> GIVEN PROBLEM A: Copy word for word the passage of the profile of Shovna Upadhyay from "Growing up in" to "the natural world.".
> GIVEN PROBLEM B: According to the profile of Shovna Upadhyay, which national park visit reignited her passion for nature?

Growing up in Nepal, Shovna Upadhyay felt an inexplicable sense of inner calm in rare trips to the wilderness. She was stirred by awe and wonder at the natural world.
It was only in later life, as she wandered between Bhutan, the UK, Thailand and finally settled in Delhi that she answered the call of the wild. A visit to Corbett National Park in North India reignited her passion for nature and to integrate it with hobby photography.

Today, she is a noted wildlife photographer, known internationally for capturing images of animals in their candid moments. Her first book, My Tigers, My Stories, has photos of her encounters with the elusive and endangered cats. She weaves her own story with those of the tigers she meets.
Upadhyay’s second book, Our Jungles, My Stories, was released recently in New Delhi and Kathmandu. Here, she ventures beyond tigers and presents a collection of her adventures in the wild, including unexpected encounters, safaris, and stories about people living in proximity to wild animals.
Once, she came face-to-face with a tigress named Kankatti in a national park in India. Upadhyay recalls: “She lowered her head and looked directly at me. Our eyes met. Then I noticed that the tigress only had one eye. There was something incredibly powerful and moving about that meeting with a one-eyed tigress.”

(Entries for labeled regions)
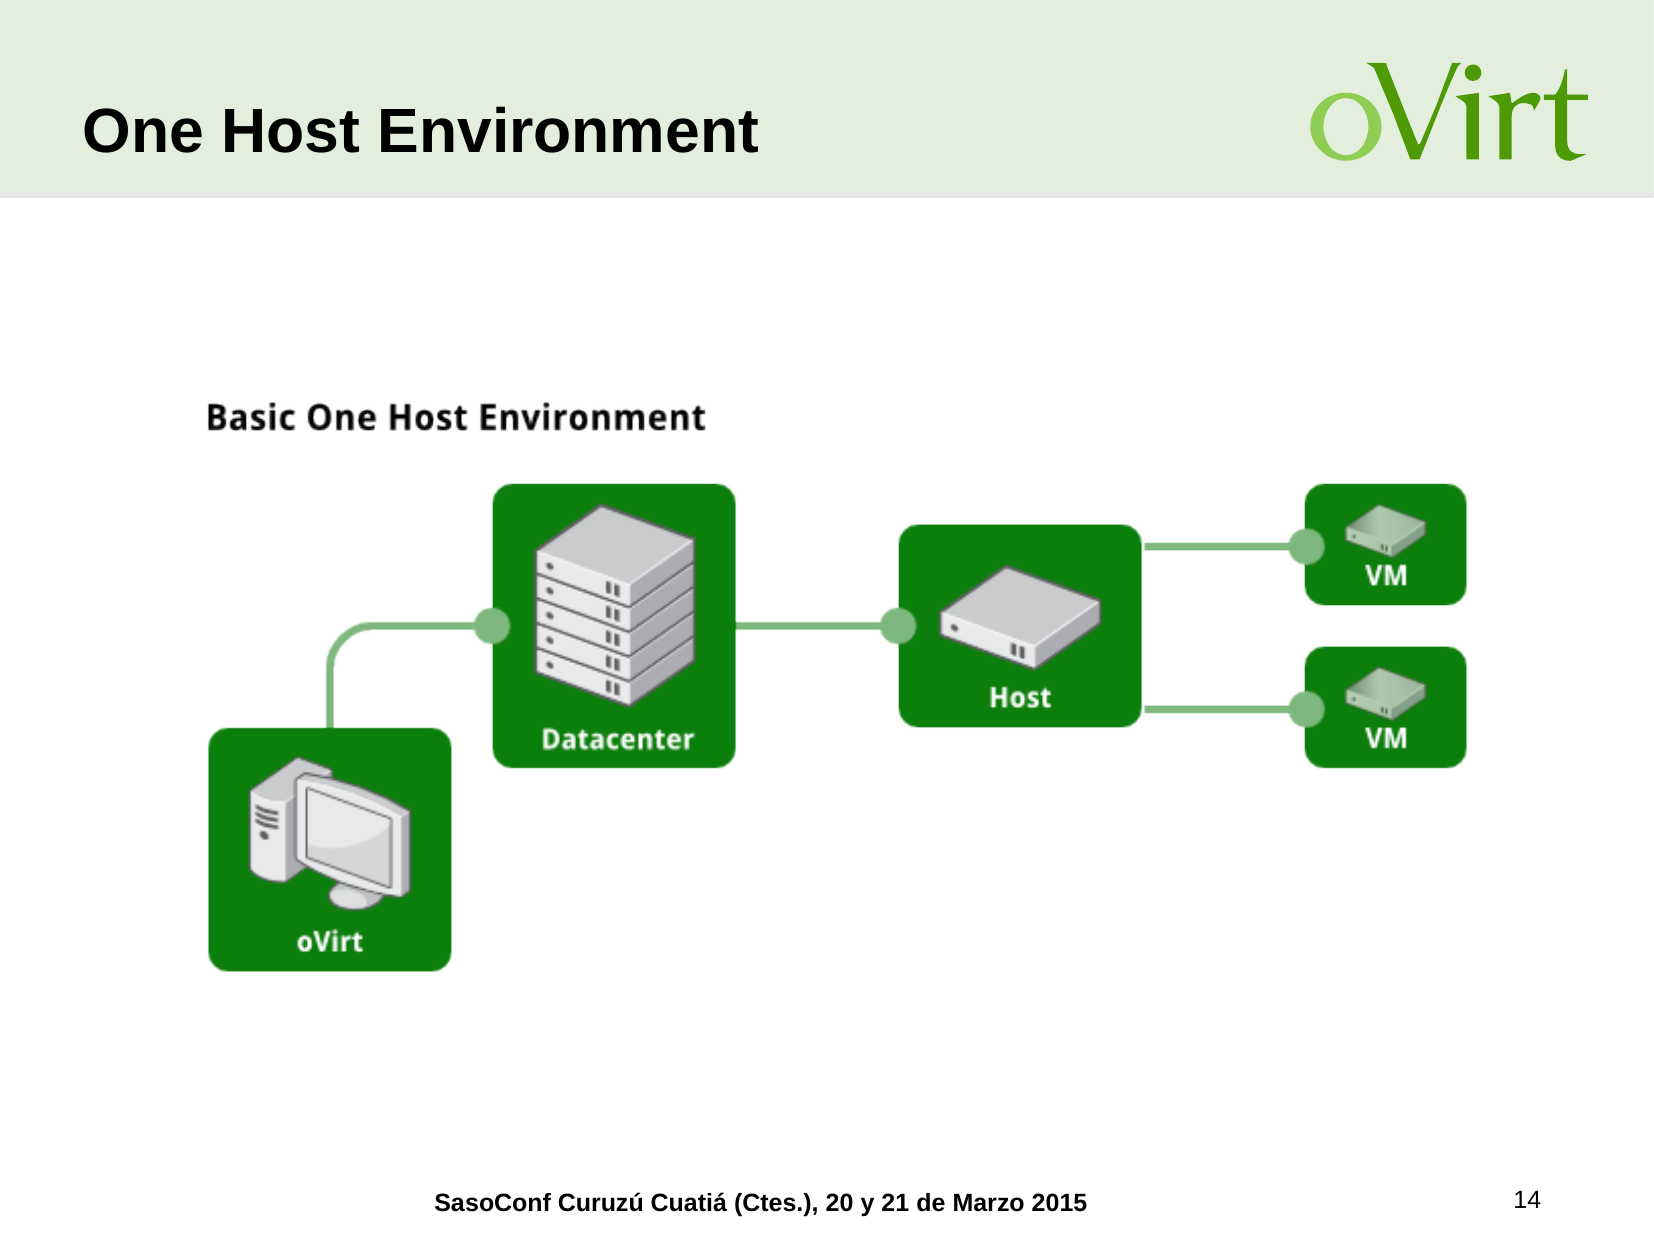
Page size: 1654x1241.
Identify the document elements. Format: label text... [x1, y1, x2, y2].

picture [168, 362, 1508, 1013]
title One Host Environment [82, 37, 1571, 226]
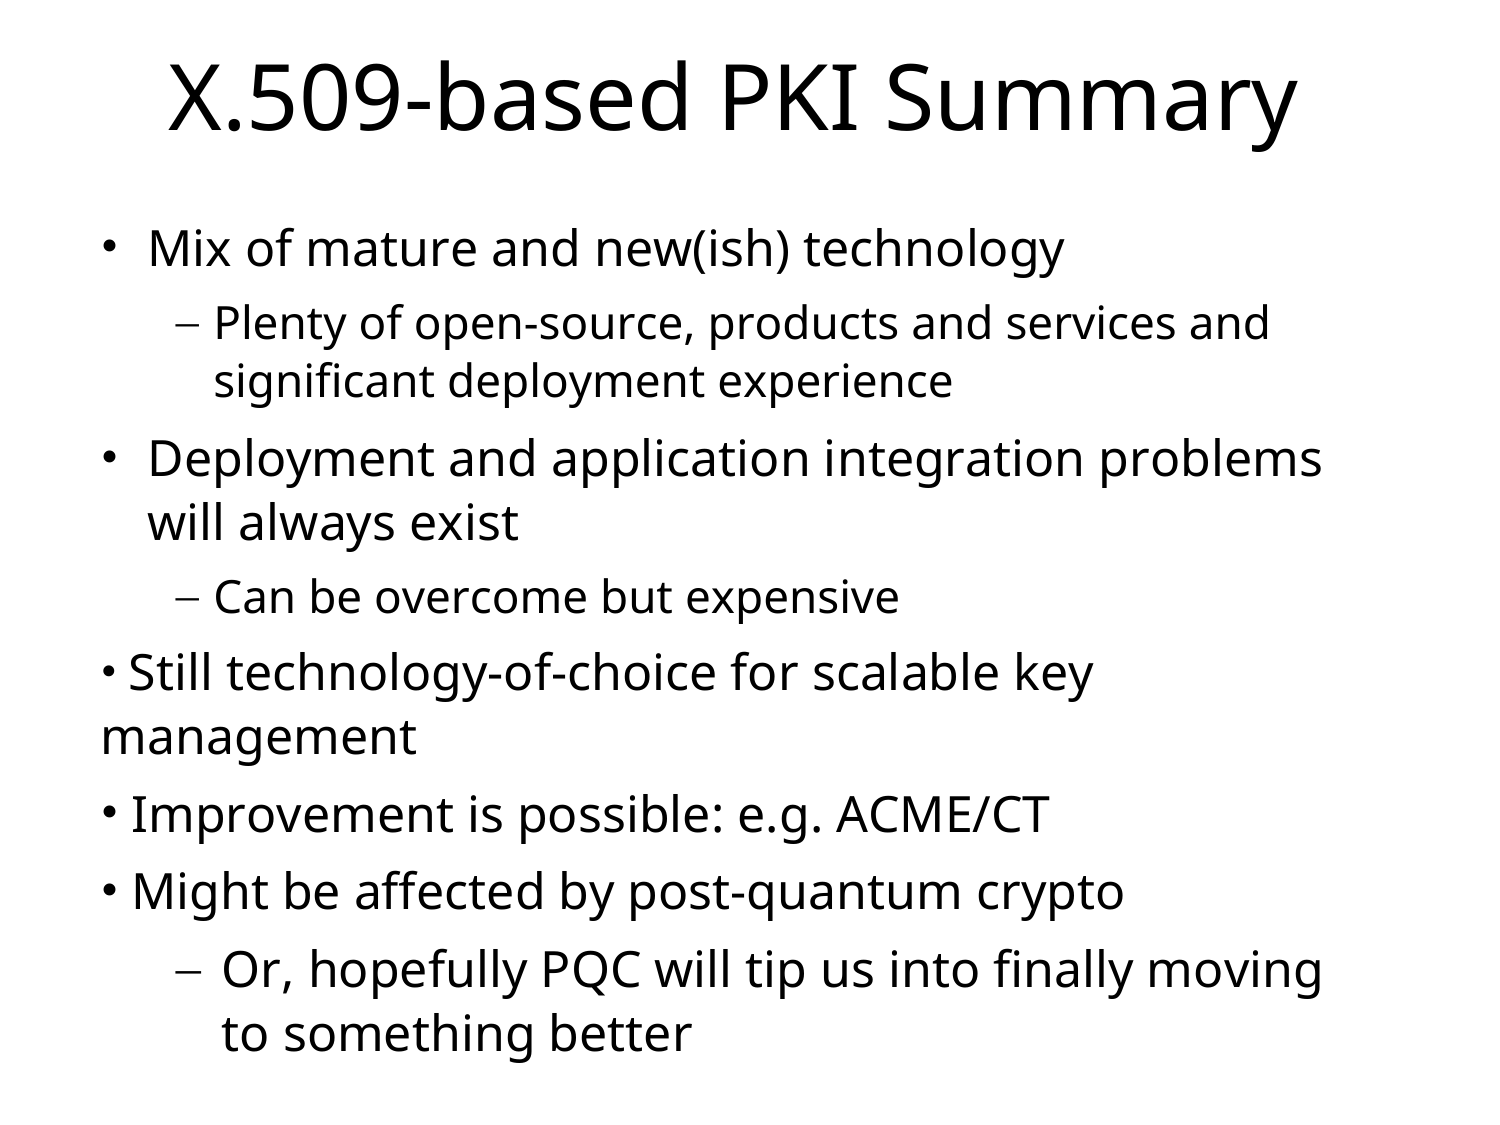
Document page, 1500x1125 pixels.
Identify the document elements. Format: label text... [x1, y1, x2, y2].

text_box Mix of mature and new(ish) technology Plenty of open-source, products and services and significant deployment experience Deployment and application integration problems will always exist Can be overcome but expensive Still technology-of-choice for scalable key management Improvement is possible: e.g. ACME/CT Might be affected by post-quantum crypto Or, hopefully PQC will tip us into finally moving to something better [100, 215, 1376, 1093]
text_box X.509-based PKI Summary [96, 0, 1372, 188]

> FULL ANSWER A:
Growing up in Nepal, Shovna Upadhyay felt an inexplicable sense of inner calm in rare trips to the wilderness. She was stirred by awe and wonder at the natural world.

> FULL ANSWER B: Corbett National Park in North India